- **BRANO FORNITO**
::::

Cos’è un
dialogo? Una conversazione tra due persone.
Se a
raccontare e raccontarsi è solo una e l’altra deve limitarsi ad ascoltare, non
si tratta più di un dialogo, ma di un monologo.
Ciò è chiaro.
Può
accadere che tra due persone nascano incomprensioni o equivoci, è normale,
poiché è possibile che un fraintendimento possa accadere, ma se si ha la lingua
per parlare, o la scrittura per scrivere, si può chiedere con gentilezza cosa
l’interlocutore volesse dire. E spiegarsi.
Aggredire
verbalmente non è la posizione giusta in cui mettersi. Soprattutto se la causa
è esterna.
Se non
si riceve una missiva, la ragione potrebbe doversi addebitare ad un disguido
postale, ad un inciampo del server, che non consegna per un errore di
trascrizione nel suo pacchetto informatico. Non necessariamente a chi non
riceve, e quindi impossibilitato a rispondere.
Quando si accusa qualcuno di inviare messaggi inutili, noiosi o
insignificanti, occorrerebbe farsi un piccolo esame di coscienza e chiedersi: ma quel che scrivo io, è davvero
interessante per il destinatario? Dico davvero cose che all’altro possano incuriosire, piacere, divertire, dilettare,
attirare, attrarre, affascinare, appassionare? O piuttosto sono tanto
presuntuosa da credere che ogni mia parola sia preziosa, o “legge per chi
legge”?

::::

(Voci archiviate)
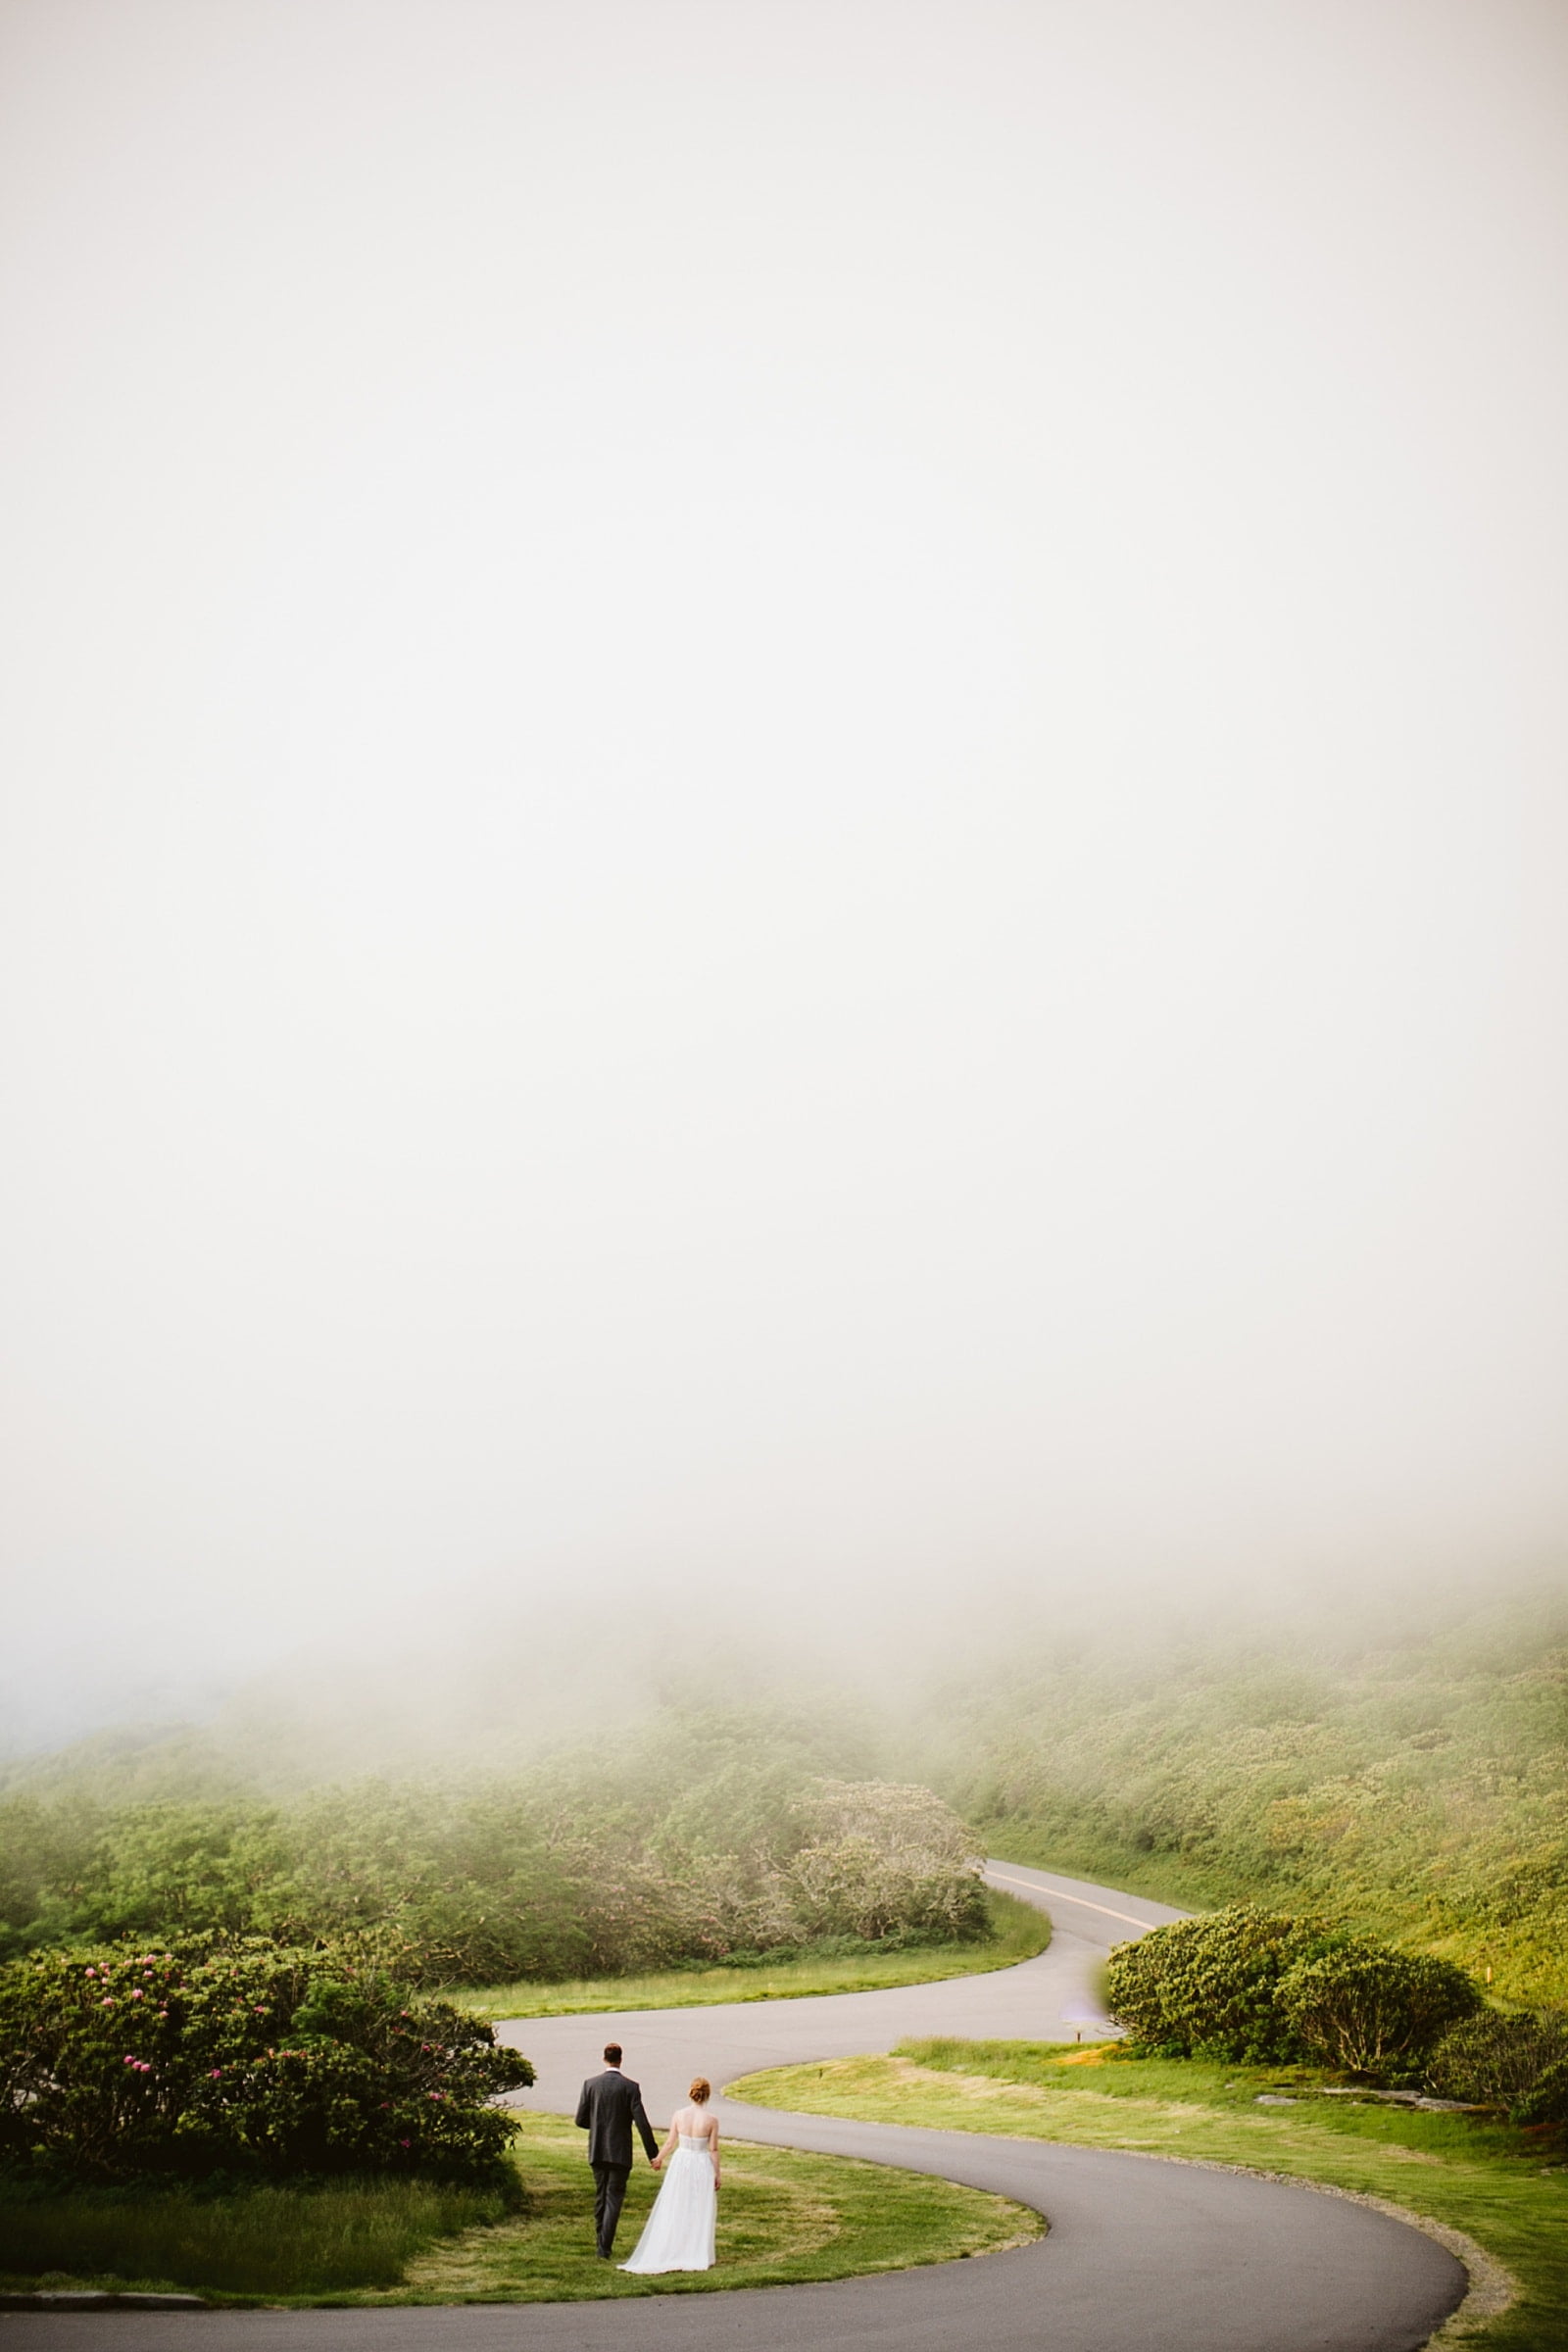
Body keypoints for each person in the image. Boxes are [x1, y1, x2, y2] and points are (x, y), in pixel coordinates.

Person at [618, 2075, 720, 2274]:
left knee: (677, 2202)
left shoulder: (679, 2115)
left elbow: (670, 2142)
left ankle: (677, 2245)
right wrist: (717, 2174)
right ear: (707, 2095)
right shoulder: (711, 2120)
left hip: (681, 2162)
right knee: (697, 2205)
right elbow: (713, 2149)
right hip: (700, 2162)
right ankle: (694, 2248)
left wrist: (659, 2158)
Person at [574, 2042, 660, 2260]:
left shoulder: (590, 2085)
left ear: (604, 2059)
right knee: (614, 2197)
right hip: (620, 2152)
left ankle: (600, 2241)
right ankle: (604, 2248)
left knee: (601, 2196)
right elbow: (642, 2122)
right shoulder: (630, 2087)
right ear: (621, 2060)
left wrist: (598, 2126)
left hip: (597, 2149)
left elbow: (580, 2119)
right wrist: (653, 2153)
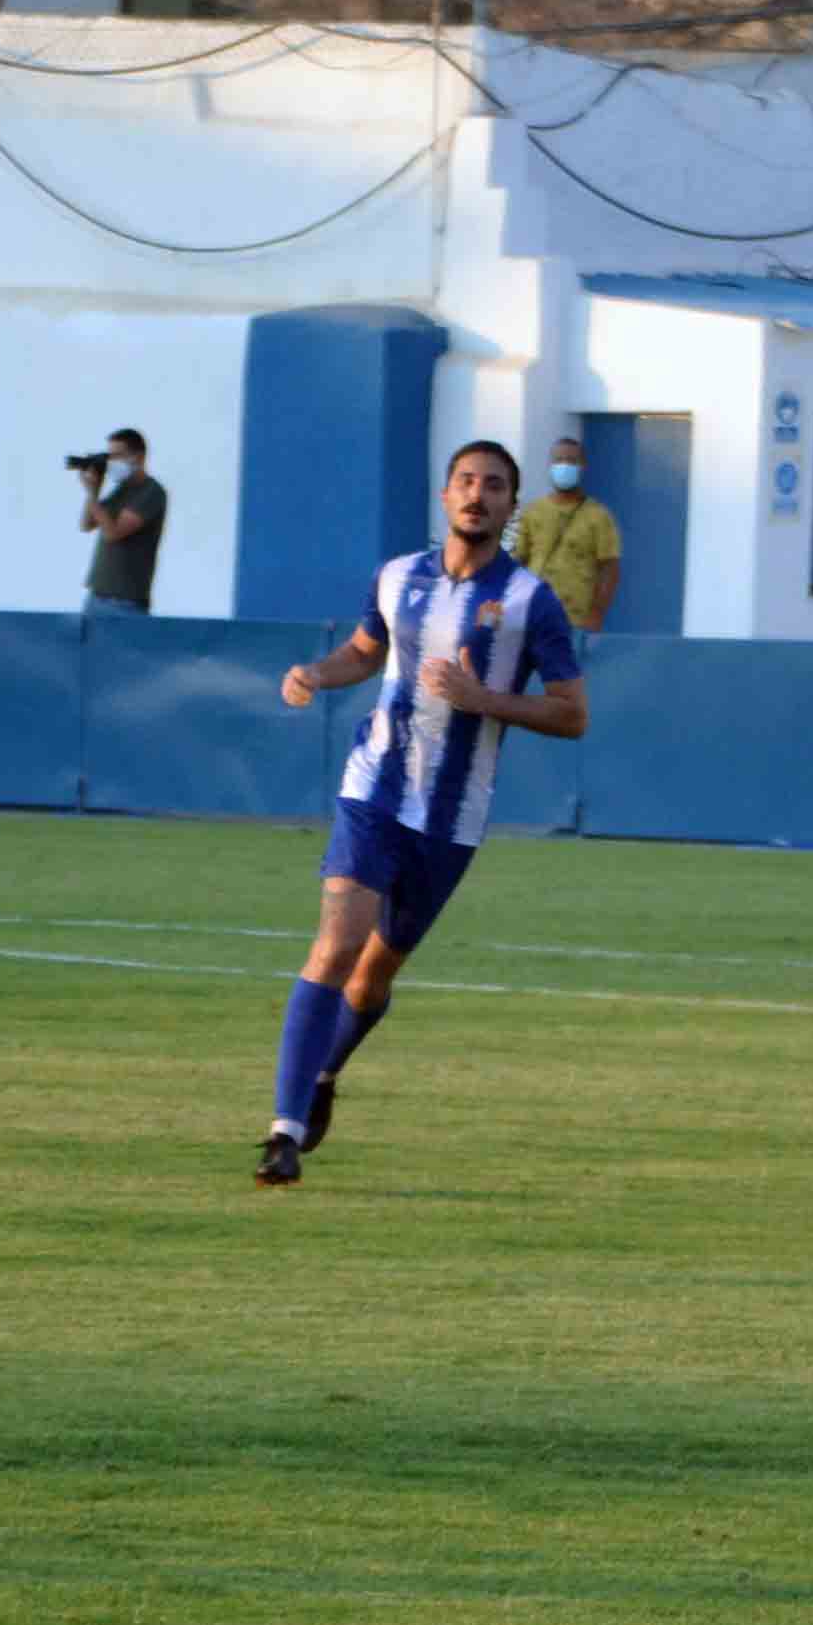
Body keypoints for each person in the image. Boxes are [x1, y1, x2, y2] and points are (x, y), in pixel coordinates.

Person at [257, 439, 587, 1186]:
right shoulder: (397, 575)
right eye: (466, 481)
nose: (478, 494)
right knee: (335, 947)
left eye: (494, 485)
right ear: (445, 495)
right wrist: (316, 671)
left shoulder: (532, 602)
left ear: (510, 506)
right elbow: (364, 651)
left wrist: (485, 701)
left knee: (371, 978)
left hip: (450, 818)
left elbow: (573, 714)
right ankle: (282, 1130)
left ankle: (325, 1074)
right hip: (372, 788)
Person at [518, 434, 622, 633]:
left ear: (582, 465)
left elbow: (610, 570)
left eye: (571, 461)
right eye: (558, 460)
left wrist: (597, 613)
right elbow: (519, 562)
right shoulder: (533, 512)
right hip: (534, 616)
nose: (564, 465)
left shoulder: (598, 516)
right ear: (550, 465)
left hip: (576, 621)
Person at [79, 427, 165, 615]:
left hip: (126, 603)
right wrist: (94, 490)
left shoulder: (151, 492)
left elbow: (113, 533)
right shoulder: (121, 490)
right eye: (110, 456)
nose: (112, 462)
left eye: (118, 455)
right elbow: (86, 524)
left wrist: (92, 495)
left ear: (139, 457)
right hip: (96, 598)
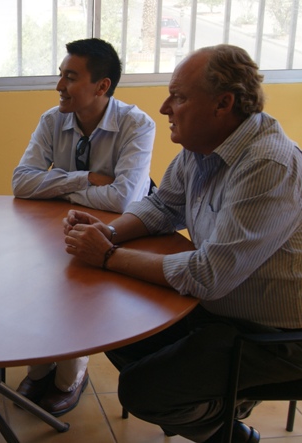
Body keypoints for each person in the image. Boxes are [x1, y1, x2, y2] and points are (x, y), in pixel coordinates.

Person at [63, 44, 302, 443]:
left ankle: (230, 432)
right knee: (107, 323)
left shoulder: (268, 165)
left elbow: (208, 276)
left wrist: (107, 256)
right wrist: (110, 233)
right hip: (218, 311)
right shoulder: (202, 147)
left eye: (179, 96)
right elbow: (161, 207)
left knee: (143, 391)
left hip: (275, 336)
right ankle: (218, 398)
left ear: (223, 104)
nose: (165, 107)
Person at [11, 38, 156, 417]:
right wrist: (86, 178)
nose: (59, 85)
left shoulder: (137, 124)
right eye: (60, 75)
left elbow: (123, 201)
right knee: (41, 279)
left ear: (102, 86)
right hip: (59, 225)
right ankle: (41, 366)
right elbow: (21, 183)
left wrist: (58, 186)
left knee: (80, 287)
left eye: (70, 77)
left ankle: (70, 374)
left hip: (121, 231)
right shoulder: (51, 120)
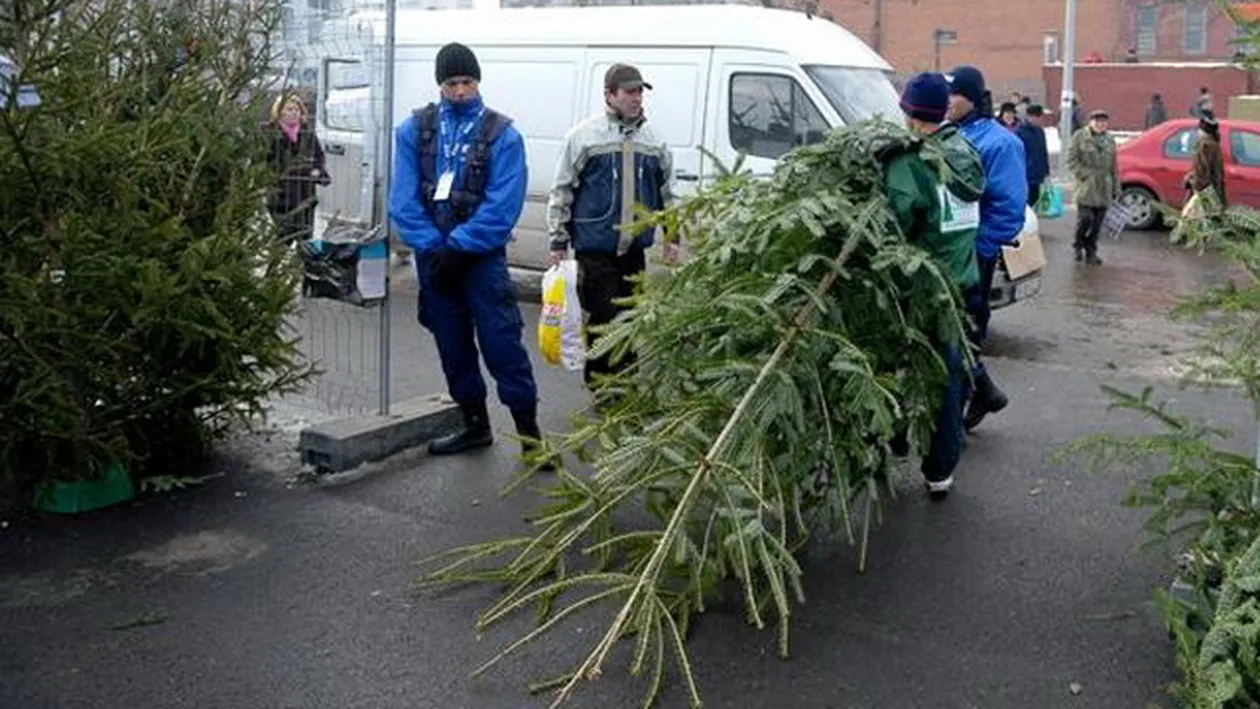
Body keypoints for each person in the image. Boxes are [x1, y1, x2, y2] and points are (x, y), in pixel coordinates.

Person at [387, 42, 547, 461]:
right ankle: (474, 424)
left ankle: (530, 437)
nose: (459, 90)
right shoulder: (414, 131)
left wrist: (460, 245)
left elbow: (504, 202)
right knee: (452, 345)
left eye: (466, 82)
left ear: (478, 81)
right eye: (451, 82)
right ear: (440, 84)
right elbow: (402, 199)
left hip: (481, 260)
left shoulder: (502, 135)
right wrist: (432, 246)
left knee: (502, 344)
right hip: (435, 259)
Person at [883, 72, 987, 497]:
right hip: (963, 281)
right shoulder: (964, 149)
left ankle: (894, 441)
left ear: (913, 115)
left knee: (896, 366)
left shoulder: (911, 162)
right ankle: (941, 467)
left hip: (921, 287)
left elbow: (895, 225)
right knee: (950, 376)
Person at [546, 64, 677, 390]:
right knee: (605, 318)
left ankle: (626, 384)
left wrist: (672, 235)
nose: (636, 98)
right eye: (629, 91)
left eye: (639, 91)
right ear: (610, 95)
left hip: (634, 250)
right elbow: (562, 188)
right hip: (595, 248)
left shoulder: (654, 140)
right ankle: (604, 387)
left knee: (630, 319)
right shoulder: (584, 137)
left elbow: (668, 192)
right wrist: (557, 239)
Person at [946, 65, 1025, 432]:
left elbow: (1009, 210)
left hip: (974, 252)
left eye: (954, 95)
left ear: (972, 98)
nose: (947, 102)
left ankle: (955, 421)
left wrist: (978, 247)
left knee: (968, 328)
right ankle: (984, 392)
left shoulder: (1000, 143)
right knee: (950, 327)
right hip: (948, 251)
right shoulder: (948, 134)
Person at [267, 93, 330, 244]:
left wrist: (316, 171)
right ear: (279, 112)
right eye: (289, 109)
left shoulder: (307, 133)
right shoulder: (271, 133)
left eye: (297, 110)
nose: (294, 113)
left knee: (305, 238)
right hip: (282, 194)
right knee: (282, 239)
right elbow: (266, 160)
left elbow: (319, 156)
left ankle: (303, 266)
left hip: (305, 193)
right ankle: (274, 267)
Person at [1067, 109, 1120, 265]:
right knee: (1085, 219)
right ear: (1091, 122)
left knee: (1097, 224)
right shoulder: (1080, 137)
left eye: (1103, 122)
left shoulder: (1110, 140)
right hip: (1087, 187)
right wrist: (1084, 175)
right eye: (1097, 121)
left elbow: (1114, 166)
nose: (1100, 124)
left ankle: (1091, 251)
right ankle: (1078, 244)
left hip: (1104, 186)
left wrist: (1116, 187)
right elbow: (1071, 160)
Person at [1185, 115, 1226, 208]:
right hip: (1213, 191)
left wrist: (1193, 182)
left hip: (1204, 194)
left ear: (1204, 130)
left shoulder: (1205, 146)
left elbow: (1202, 171)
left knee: (1195, 219)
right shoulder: (1214, 144)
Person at [1017, 105, 1051, 208]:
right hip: (1026, 174)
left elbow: (1043, 151)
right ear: (1033, 117)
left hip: (1037, 173)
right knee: (1026, 200)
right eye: (1040, 117)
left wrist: (1046, 171)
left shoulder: (1039, 131)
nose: (1041, 120)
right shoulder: (1020, 132)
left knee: (1035, 197)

::::

- **COSA DEVI FARE**
Come prosegue il brano sul dialogo dopo la sua ultima frase? Scrivine il seguito.

- **LA TUA RISPOSTA**
Se non parto da questo concetto, non posso
giudicare con leggerezza il mio interlocutore. Se quando sono triste, depressa,
annoiata, stanca, ho la pretesa di essere compresa, così devo regolarmi anche
nei confronti dell’altro, che non sempre potrà essere brillante, pieno di
iniziative, divertente.
Se una mia missiva non arriva a destinazione,
e la controparte me lo fa notare, perché io ho sollecitato una risposta, posso
pensare di rispedirla, in modo che finalmente possa leggerla? Io credo di si,
credo che sia un gesto corretto, utile e necessario.
Se scrivo alla persona che mi è cara, e che
so essere ricambiata in quanto affetto e stima, con un tono autoritario,
dicendole che deve ripulire il suo Mac, quando invece il suo Mac è sempre
sgombro da cose inutili, e glielo ripeto per tre o quattro volte, “pulisci il
Mac, pulisci il Mac, pulisci il Mac”.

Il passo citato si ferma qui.